Seminar über Quanten-, Atom- und Neutronenphysik (QUANTUM)

Jan. 16, 2025 at 2:15 p.m. in IPH Lorentzraum 05-127

Prof. Dr. Peter van Loock
Institut für Physik
loock@uni-mainz.de

Dr. Lars von der Wense
Institut für Physik
lars.vonderwense@uni-mainz.de

Continuous recoil-driven lasing and cavity frequency pinning with laser-cooled 88Sr atoms
Dr. Vera Schäfer (MPI Heidelberg)


Precision measurements of atomic transition frequencies have become a promising path for testing theories for new physics beyond the standard model. To achieve even higher precision more stable and narrow-linewidth laser sources are required.

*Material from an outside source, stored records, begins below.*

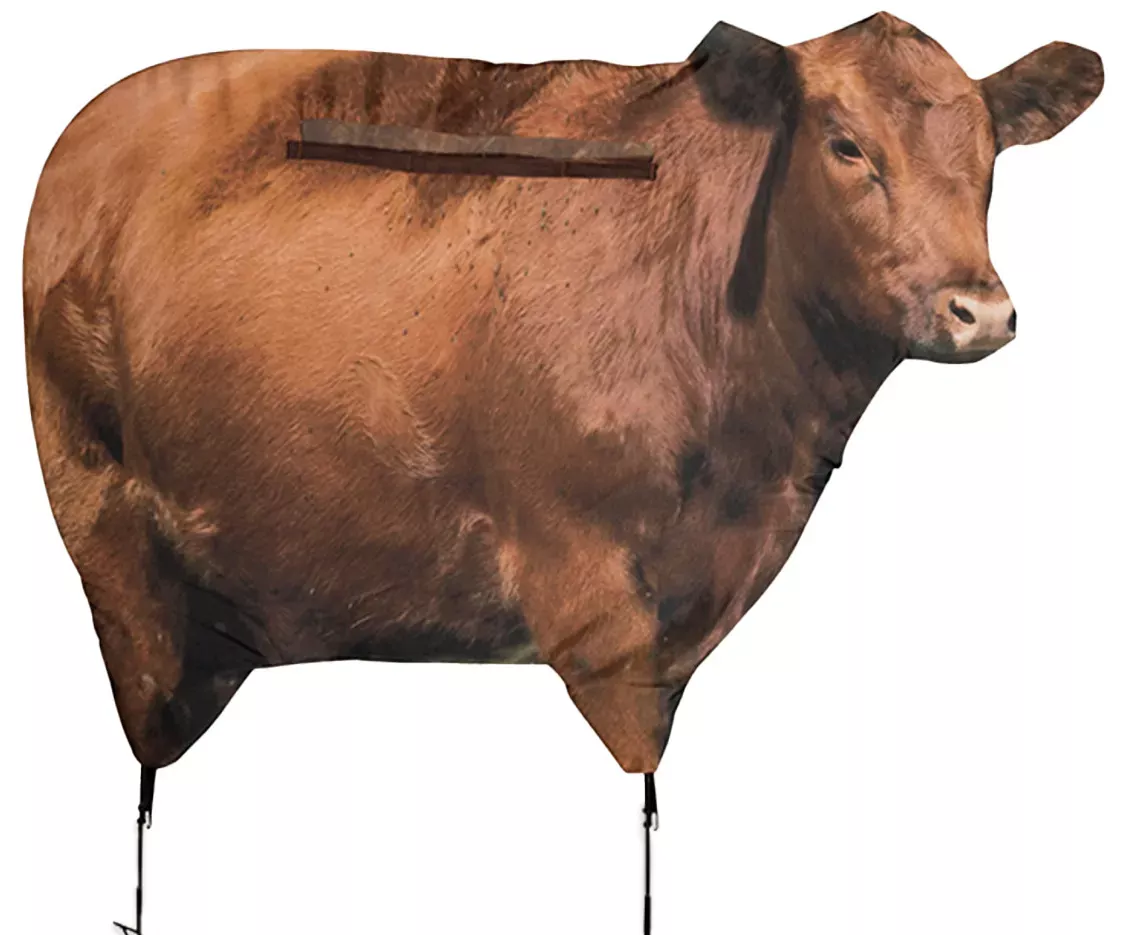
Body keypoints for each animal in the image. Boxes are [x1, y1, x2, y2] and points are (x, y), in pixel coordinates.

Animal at [23, 13, 1102, 786]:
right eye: (845, 146)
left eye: (991, 153)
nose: (978, 309)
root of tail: (88, 127)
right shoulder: (573, 564)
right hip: (102, 519)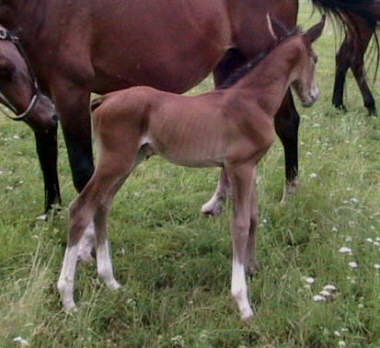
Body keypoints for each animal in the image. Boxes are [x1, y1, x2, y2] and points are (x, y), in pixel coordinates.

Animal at [58, 17, 326, 320]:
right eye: (315, 59)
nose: (313, 96)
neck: (253, 100)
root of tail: (105, 100)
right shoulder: (240, 167)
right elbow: (240, 224)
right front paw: (242, 301)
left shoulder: (251, 166)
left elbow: (254, 217)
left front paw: (252, 267)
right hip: (116, 160)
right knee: (81, 208)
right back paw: (68, 298)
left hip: (127, 161)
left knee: (102, 205)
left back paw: (110, 281)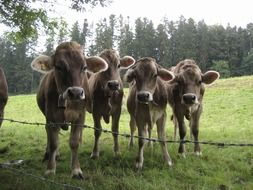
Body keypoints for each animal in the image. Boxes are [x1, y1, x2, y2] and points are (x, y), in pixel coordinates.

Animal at [30, 40, 107, 179]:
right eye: (58, 67)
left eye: (84, 67)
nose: (75, 92)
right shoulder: (51, 117)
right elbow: (54, 142)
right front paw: (50, 169)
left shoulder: (80, 116)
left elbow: (74, 142)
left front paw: (76, 170)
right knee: (48, 133)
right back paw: (50, 154)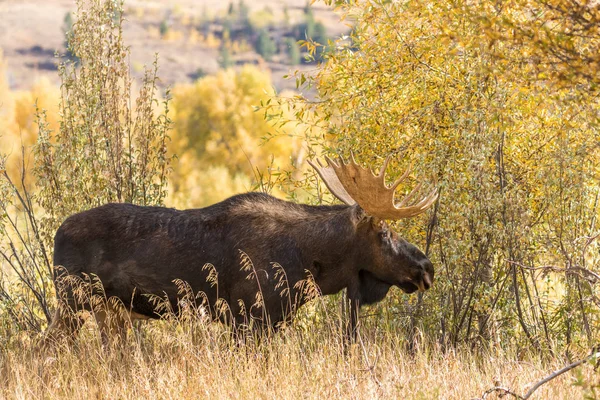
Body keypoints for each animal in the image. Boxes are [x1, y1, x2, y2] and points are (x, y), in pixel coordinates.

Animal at [45, 154, 436, 344]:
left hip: (107, 310)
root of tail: (56, 234)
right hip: (72, 301)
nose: (426, 267)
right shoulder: (248, 316)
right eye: (384, 232)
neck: (309, 263)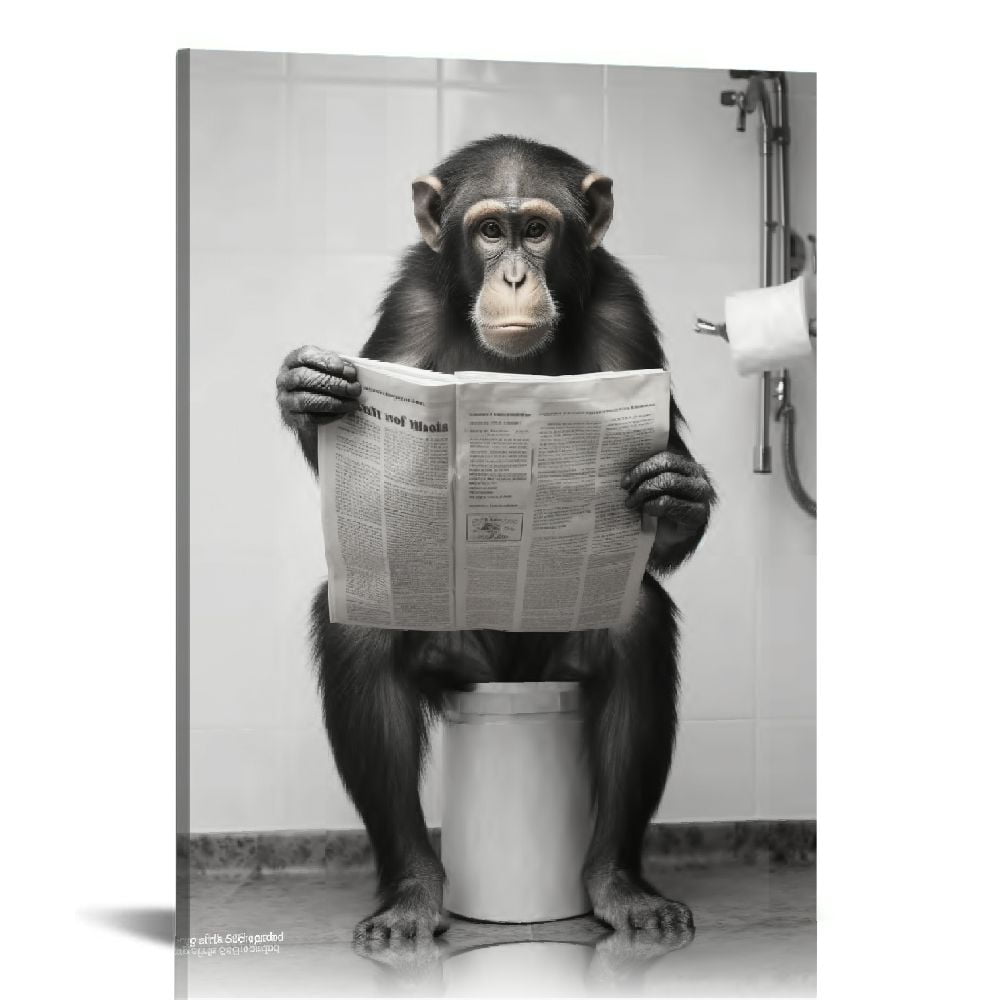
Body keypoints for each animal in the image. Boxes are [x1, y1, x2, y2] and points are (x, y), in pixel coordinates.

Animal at [276, 135, 716, 943]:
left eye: (536, 230)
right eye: (488, 230)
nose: (514, 274)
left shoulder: (623, 311)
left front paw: (675, 491)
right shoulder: (409, 305)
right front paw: (308, 391)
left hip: (555, 660)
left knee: (635, 622)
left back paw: (620, 887)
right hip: (460, 663)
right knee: (362, 634)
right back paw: (412, 894)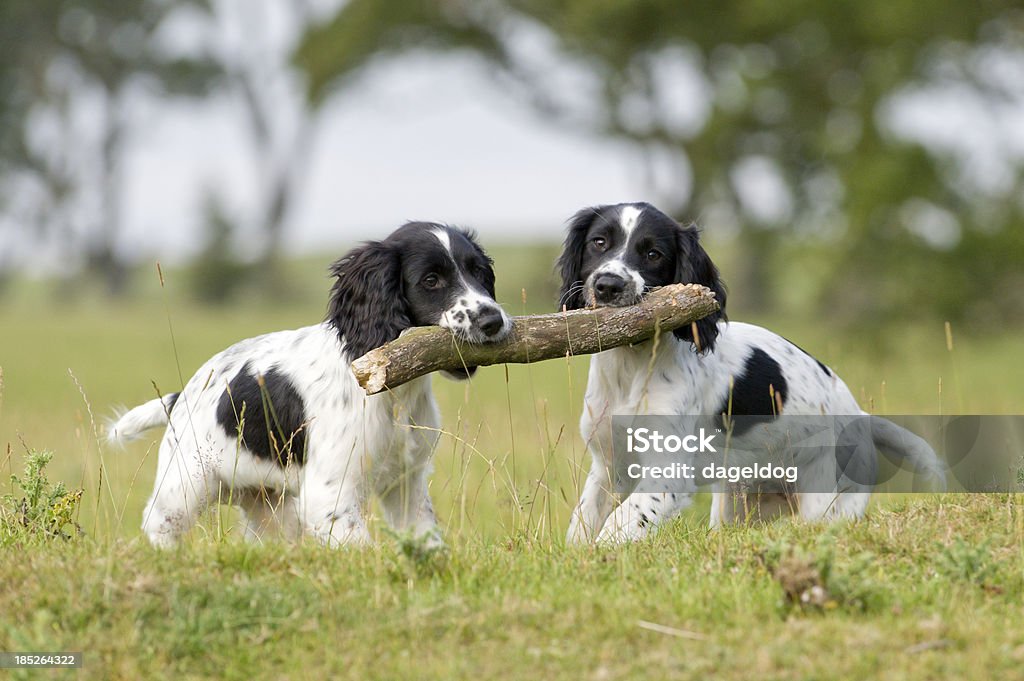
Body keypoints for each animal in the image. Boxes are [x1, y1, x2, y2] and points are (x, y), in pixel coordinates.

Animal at [110, 223, 509, 548]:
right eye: (430, 280)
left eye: (479, 273)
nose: (493, 320)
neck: (395, 394)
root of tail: (183, 395)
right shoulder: (330, 494)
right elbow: (360, 548)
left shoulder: (406, 482)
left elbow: (427, 541)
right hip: (186, 485)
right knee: (158, 523)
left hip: (269, 506)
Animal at [561, 201, 942, 540]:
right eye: (599, 242)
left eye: (653, 254)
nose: (608, 285)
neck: (631, 367)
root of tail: (861, 417)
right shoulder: (608, 468)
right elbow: (582, 523)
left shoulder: (668, 471)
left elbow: (622, 523)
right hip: (735, 504)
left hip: (825, 502)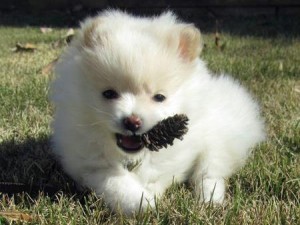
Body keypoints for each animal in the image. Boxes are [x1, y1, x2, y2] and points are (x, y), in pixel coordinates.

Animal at [51, 10, 264, 214]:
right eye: (109, 93)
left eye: (159, 97)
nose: (132, 121)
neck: (134, 156)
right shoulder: (89, 163)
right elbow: (114, 182)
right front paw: (142, 203)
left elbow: (174, 172)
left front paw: (150, 197)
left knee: (210, 171)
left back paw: (210, 200)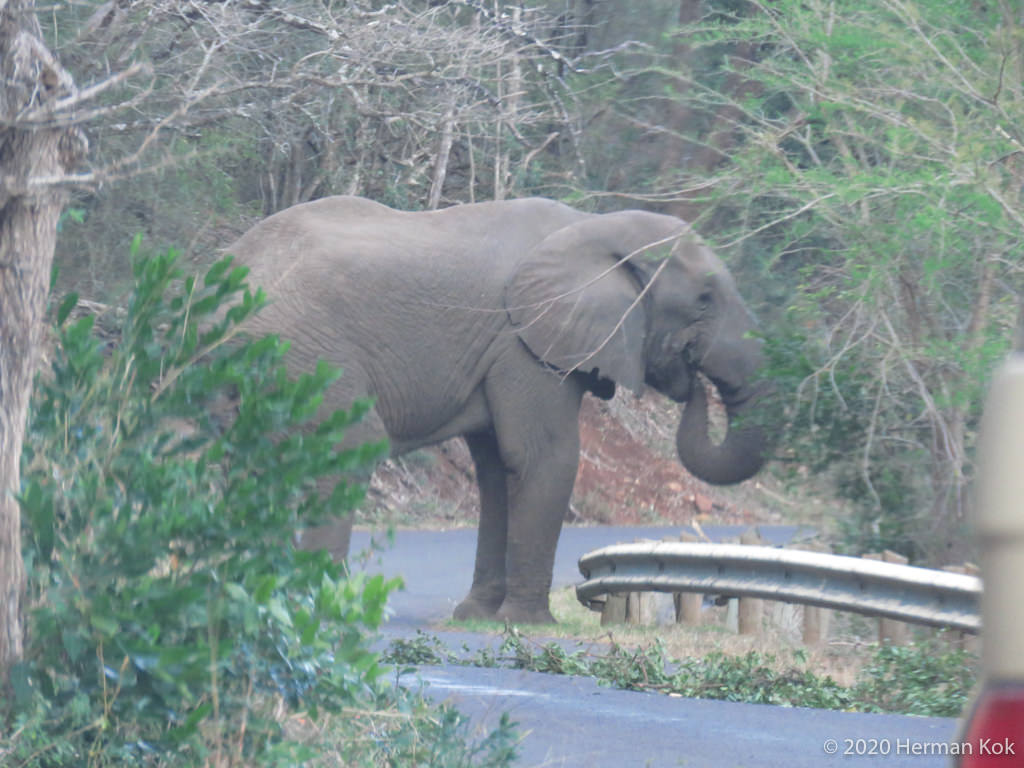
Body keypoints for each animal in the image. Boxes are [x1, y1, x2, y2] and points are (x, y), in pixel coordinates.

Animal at [225, 195, 770, 624]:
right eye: (704, 299)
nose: (693, 379)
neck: (594, 226)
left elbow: (495, 470)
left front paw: (477, 617)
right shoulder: (523, 343)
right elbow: (542, 458)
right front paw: (529, 623)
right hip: (300, 354)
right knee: (343, 449)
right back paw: (315, 609)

Superradiant lasers are a candidate for realising a narrow-linewidth, high-bandwidth active frequency reference. They shift the phase memory from the optical cavity, which is subject to technical and thermal vibration noise, to an ultra-narrow optical atomic transition of an ensemble of cold atoms trapped inside the cavity. Our previous demonstration of pulsed superradiance on the mHz transition in 87Sr achieved a fractional Allan deviation of 6.7*10−16 at 1s of averaging. Moving towards continuous-wave superradiance promises to further improve the short-term frequency stability by orders of magnitude. A key challenge is the continuous supply of cold atoms into a cavity, while staying in the collective strong coupling regime.

We demonstrate continuous loading and transport of cold 88Sr atoms inside a ring cavity, after several stages of laser cooling and slowing. We further describe the emergence of distinct zones of collective continuous lasing of the atoms on the 7.5kHz transition, 7x narrower than the cavity linewidth, and pumped by the cooling lasers via inversion of the motional states. The lasing is supported by self-regulation of the number of atoms inside the cavity that pins the dressed cavity frequency to a fixed value over >3MHz of raw applied cavity frequency. In the process up to 80% of the original atoms are expelled from the cavity.

I will also present a new project in Heidelberg aiming to use precision spectroscopy of highly charged ions to search for a variation of the fine-structure constant.